Friday, July 24, 2009

Jazz


Come on, hon, we're gonna paint the town -- and all that jazz.
I'm gonna rouge my knees and roll my stockings down -- and all that jazz.
Come on, babe, I know a whoopee spot where the gin is cold and the piana's hot.
It's just a noisy hall where there's a nightly brawl, and all that jazz.

That’s from the musical  Chicago, a song sung in the show by women emerging from their cocoons.  Wow.  Was that innocence!  They thought they were so “out there” and over the top; and for that period in history, they were.  America had just begun to peek out from the layers of Victorianism and when the hems came up and the morals came down, there was excitement in the air.  An excitement over all the things that could be done, that could be experienced that had never before appeared on the radar screen of the people — of the women -- of this young country.

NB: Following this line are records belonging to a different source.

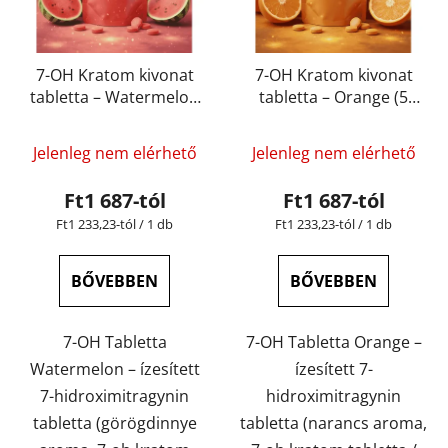
7-OH Kratom kivonat
7-OH Kratom kivonat
tabletta – Watermelon
tabletta – Orange (5
(5 mg – 15 mg)
mg – 15 mg)
Jelenleg nem elérhető
Jelenleg nem elérhető
Ft1 687-tól
Ft1 687-tól
Egységár:
Egységár:
Ft1 233,23-tól / 1 db
Ft1 233,23-tól / 1 db
BŐVEBBEN
BŐVEBBEN
7-OH Tabletta
7-OH Tabletta Orange –
Watermelon – ízesített
ízesített 7-
7-hidroximitragynin
hidroximitragynin
tabletta (görögdinnye
tabletta (narancs aroma,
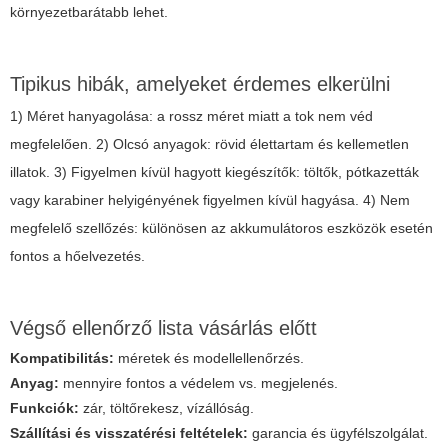
környezetbarátabb lehet.
Tipikus hibák, amelyeket érdemes elkerülni
1) Méret hanyagolása: a rossz méret miatt a tok nem véd
megfelelően. 2) Olcsó anyagok: rövid élettartam és kellemetlen
illatok. 3) Figyelmen kívül hagyott kiegészítők: töltők, pótkazetták
vagy karabiner helyigényének figyelmen kívül hagyása. 4) Nem
megfelelő szellőzés: különösen az akkumulátoros eszközök esetén
fontos a hőelvezetés.
Végső ellenőrző lista vásárlás előtt
Kompatibilitás:
méretek és modellellenőrzés.
Anyag:
mennyire fontos a védelem vs. megjelenés.
Funkciók:
zár, töltőrekesz, vízállóság.
Szállítási és visszatérési feltételek:
garancia és ügyfélszolgálat.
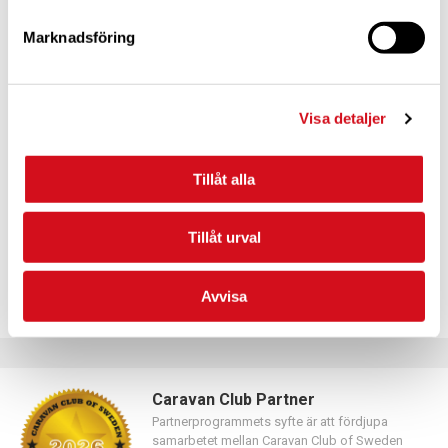
Marknadsföring
För dig som vill förnya ditt medlemskap
Visa detaljer
Logga in med hjälp av formuläret och följ anvisningarna.
Tillåt alla
Tillåt urval
Avvisa
Caravan Club Partner
Partnerprogrammets syfte är att fördjupa
samarbetet mellan Caravan Club of Sweden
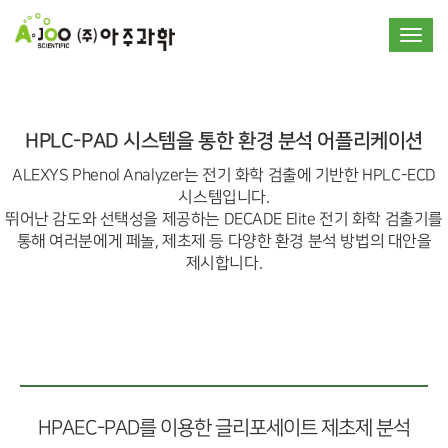
Toggle
HPLC-PAD 시스템을 통한 환경 분석 어플리케이션
ALEXYS Phenol Analyzer는 전기 화학 검출에 기반한 HPLC-ECD
시스템입니다.
뛰어난 감도와 선택성을 제공하는 DECADE Elite 전기 화학 검출기를
통해 여러분에게 페놀, 제초제 등 다양한 환경 분석 방법의 대안을
제시합니다.
HPAEC-PAD를 이용한 글리포세이트 제초제 분석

And did they experience!  Night clubs and booze and drugs and gangsters — the whole nine yards.  What a glorious feeling it must have been to be able to say “I don’t have to follow your crummy rules any longer.  I can step out and strut my stuff and you can’t do anything about it!”  For women, this was groundbreaking.  Forget the hiding of wicked limbs under floor length, heavy dark skirts.  Get rid of the long hair that was so hot and in their way as they scrubbed their floors and cared for their many children and cooked the interminable breakfasts, lunches and dinners for the husbands who would come home to flop down and watch the work, not lifting a finger to help.  Forget the prison of marriage that kept women in, while the men stepped out and had fun.

It all changed.  And it was good.  We needed to break out.  We needed to be able to explore this life, somewhat like a baby crawling around on the floor, grabbing at colorful objects without an eye to what might be harmful, or not.  So women collectively thumbed their noses at the rules that had been created for them by the men.  Women like Elizabeth Cady Stanton and Susan B. Anthony had laid the ground work for them; the women who had the courage to stand their ground and say “This just isn’t working.”  These are the ones who fought for the rights of women to rouge their knees and dance to jazz and drink their first drinks — if that’s what they wanted to do.  The Stantons and the Anthonys fought for the right to break out of that bubble of isolation that had held women captive for so many centuries.  Hurrah!  

I often think of what it would be like to have lived before the time when women began to move out, began to experience their first tastes of freedom.  Would I have done all those things that had been expected of women before the beginning of liberation?    I know I would have hated it.  And I most likely would have ended up joining with the likes of Stanton and Anthony. Hell, when I lived in New York in the late 60’s, I became a card carrying member of NOW.  I knew how I was being treated at work, and it wasn’t with the same opportunities that were being given to the men.  I like to think I would have been one hell of a rebel.  With a great, big cause.

I’m in the process of planning a musical theatre concert, and All that jazz is on the program.  When I see it being rehearsed and then performed, I’m gonna think of where we’ve come from and what it’s taken to get us where we are, and I’m gonna give those women who laid the groundwork for us a great, enormous roar of thanks!